• Sen. Tulfo said the customs bureau should focus on "big time smugglers" instead
  • The BOC authorities said they had "confiscated illegally imported agricultural products" from 10 flight attendants
  • A BOC official said PAL had launched an investigation on its employees

Sen. Raffy Tulfo has condemned the Bureau of Customs (BOC) for taking action against the Philippine Airlines (PAL) flight attendants, who brought home onions and other agricultural products from the Middle East.

"Big time smugglers should be your priority. Why don't you arrest them? Maybe they are always in your office. This is unacceptable," Sen. Tulfo said of the BOC during a Senate panel committee hearing on Monday that also discussed the skyrocketing prices of onions in the country, the Philippine Daily Inquirer reported.

The veteran broadcaster was referring to 10 PAL cabin crew who, according to Sen. JV Ejercito, only brought home onions and other agricultural products such as fruits for their families' "personal consumption."
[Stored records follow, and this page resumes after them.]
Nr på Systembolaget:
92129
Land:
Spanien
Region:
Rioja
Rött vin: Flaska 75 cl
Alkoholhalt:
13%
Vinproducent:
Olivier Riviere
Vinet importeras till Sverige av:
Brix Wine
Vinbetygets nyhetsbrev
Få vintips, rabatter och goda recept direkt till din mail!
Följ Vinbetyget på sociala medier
"This one, we will punish, but big-time cartels, smugglers, and protectors go free?" Sen. Tulfo quipped, reiterating that the BOC "intercepted something that is for their personal consumption only."
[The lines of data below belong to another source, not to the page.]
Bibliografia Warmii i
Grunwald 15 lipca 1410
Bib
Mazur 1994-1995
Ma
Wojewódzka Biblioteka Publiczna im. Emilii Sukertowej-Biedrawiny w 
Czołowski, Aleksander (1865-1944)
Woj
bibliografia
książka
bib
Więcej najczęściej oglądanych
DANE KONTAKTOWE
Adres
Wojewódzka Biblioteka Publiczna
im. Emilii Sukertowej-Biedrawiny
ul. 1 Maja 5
Tulfo's furious remarks came hours after the BOC authorities at the Ninoy Aquino International Airport (NAIA) revealed Monday that they had "confiscated illegally imported agricultural products" from the luggage of 10 flight attendants from Dubai and Riyadh, last week.
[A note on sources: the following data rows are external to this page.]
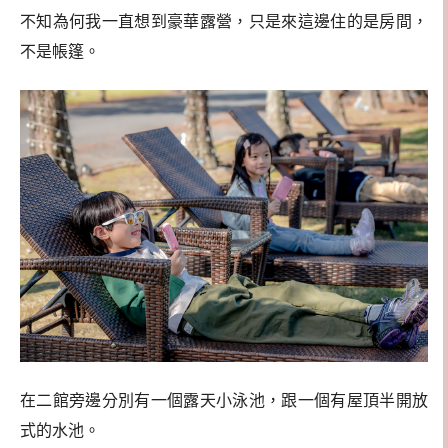
不知為何我一直想到豪華露營，只是來這邊住的是房間，
不是帳篷。
在二館旁邊分別有一個露天小泳池，跟一個有屋頂半開放
式的水池。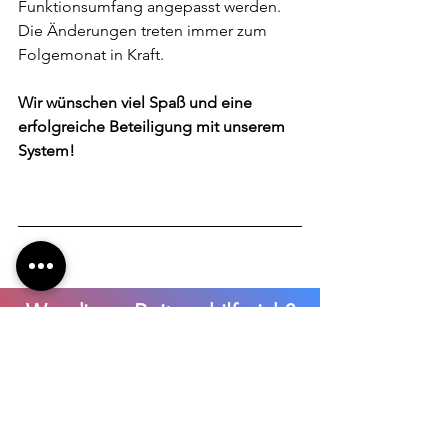
Funktionsumfang angepasst werden. 
Die Änderungen treten immer zum 
Folgemonat in Kraft.
Wir wünschen viel Spaß und eine 
erfolgreiche Beteiligung mit unserem 
System! 
War dieser Beitrag hilfreich?
Ja!
Nein, ich werde Kontakt aufnehmen.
In its statement regarding the matter, the BOC-NAIA said the flight attendants in question didn't have the necessary clearance to bring home such products, which included about 40 kilograms of red onions.

"Further investigation is underway against the flight crew for alleged illegal importation," the BOC-NAIA said, adding that the individuals in question "also exhibited unruly behavior by stomping/stepping on the imported agriculture products."

The agency said PAL will also investigate the matter separately, and "impose necessary sanctions."

However, a BOC official clarified Tuesday through ABS-CBN News in an interview that the bureau wasn't the one conducting the investigations, but PAL. She said the flight attendants were well aware of the rules, which said they should not bring home agricultural products without clearances.

Meanwhile, Sen. Ejercito, likely referring to the high prices of several commodities in the country such as onions, sugar and eggs, pointed out the incident with flight attendants should be a cause of alarm.

"I think this is an eye opener. Like I said, instead of apples and grapes, airline crew gift their families with onions," the senator said, as per GMA News.

During the Christmas season, onion prices had hiked as much as P700 (approximately $12.7) per kilogram, as per the Philippine Star.

Also on Monday, Chito Chavez of the bakers group Asosasyon ng Panaderong Pilipino, said they are expecting cake and pastry prices to remain as bakeries try to work with the rising prices of raw materials such as sugar and eggs.

Chavez told ABS-CBN News that egg prices climbed from P155 (approximately $2.33) per tray in 2022 to P215 (approximately $3.93) this year, which led bakers to adjust their prices so they can still make small profits.

Sugar, on the other hand, posted an average price range of P90 (approximately $1.64) to P108 (approximately $1.97) per kilo as of last week.

Sugar farmers previously called on the government to help alleviate domestic production costs, instead of resorting to importation.